Hay una gran incongruencia en los grupos que ésta semana se han manifestado en las plazas públicas y en desplegados en los periódicos, ya que por un lado luchan contra una reforma que lo único que busca es ampliar las libertades ciudadanas, y ejercen precisamente la libertad de expresión y de libre asociación para pretender que nazca muerta la reforma, por pretender continuar haciendo del Estado el único Dios al cual han sido fieles durante más de un siglo, inspirados por la rabia hereditaria de batallas contadas a modo, pretendiendo quienes se oponen a la misma, pasar facturas como si se tratase de un remedio homeopático, socavar una libertad con otra, a tal grado de incongruencia, por ello es imperante elevar el debate público de escenarios que no existen en la sociedad moderna a aquellos en los que prácticamente toda democracia moderna enmarca y reconoce este derecho fundamental.

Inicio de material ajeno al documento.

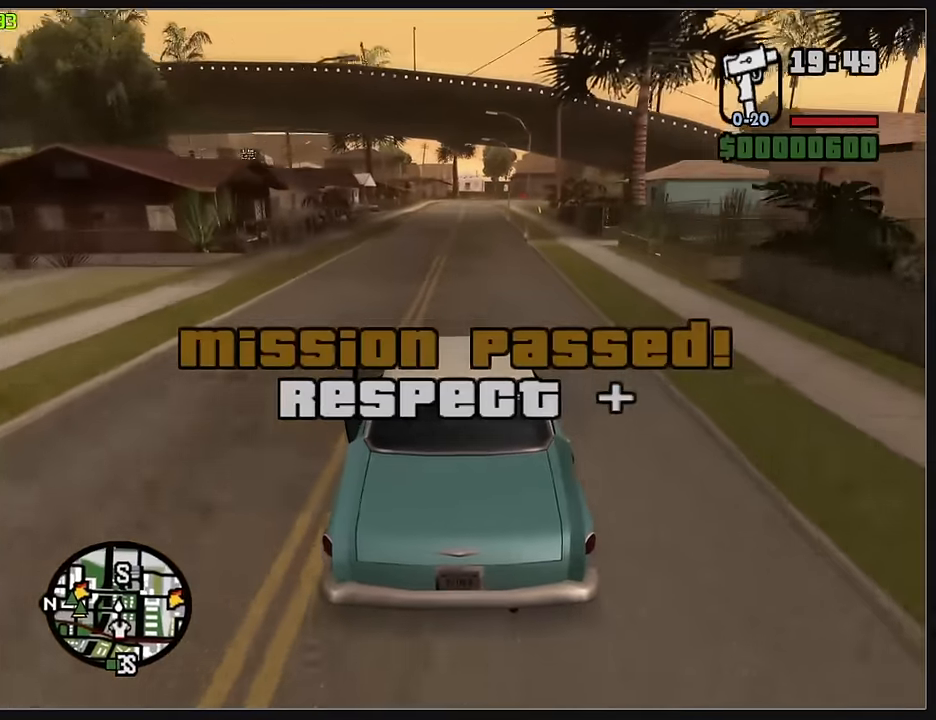
{"keys": ["w"], "mouse": [], "events": []}
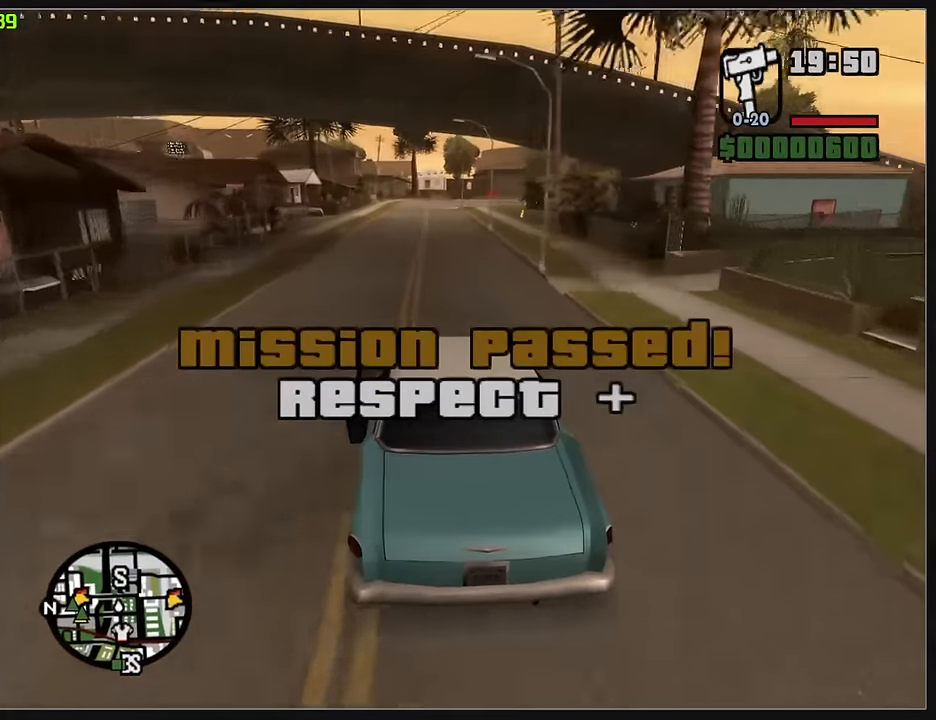
{"keys": ["w"], "mouse": [], "events": [[67, "d", "down"], [167, "d", "up"], [367, "d", "down"], [483, "d", "up"]]}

Es increíble el cinismo de algún senador de la República, cuando en sus primeras declaraciones respecto al tema, airoso reclamaba que este no es un tema que polariza y que no es de importancia para los mexicanos y hablo de cinismo porque el mismo es egresado de una escuela de inspiración religiosa, (y por cierto la reforma en nada toca el artículo tercero constitucional como falsamente se ha dicho) y si no nos creen revisemos su currícula, y así de muchos legisladores y hombres públicos de México, el problema estriba en que parte es la ambigüedad histórica que se ha vivido en este país, en el que una cosa es lo que se dice y otra lo que se hace, somos por naturaleza un país religioso, lo somos desde nuestras raíces indígenas más profundas, lo somos desde nuestro mestizaje más arraigado, seguir negándolo es la peor obsolescencia de nuestros tiempos.
Mienten quienes dicen que hay ya libertad religiosa en México, como muestra les doy un botón, en el actual artículo 24, sólo se permite el culto y este se regula incluso coartando lo que los llamados ministros pueden o no decir, y no se considera una profesión, cuyo registro en su caso estaría en profesiones, se considera una actividad para política, la cual está censurada y observada, vigilada y regulada por Gobernación, siendo entonces una actividad que el Estado administra y controla, permite y tolera pero no respeta y garantiza que es lo que precisamente se pretende con esta reforma.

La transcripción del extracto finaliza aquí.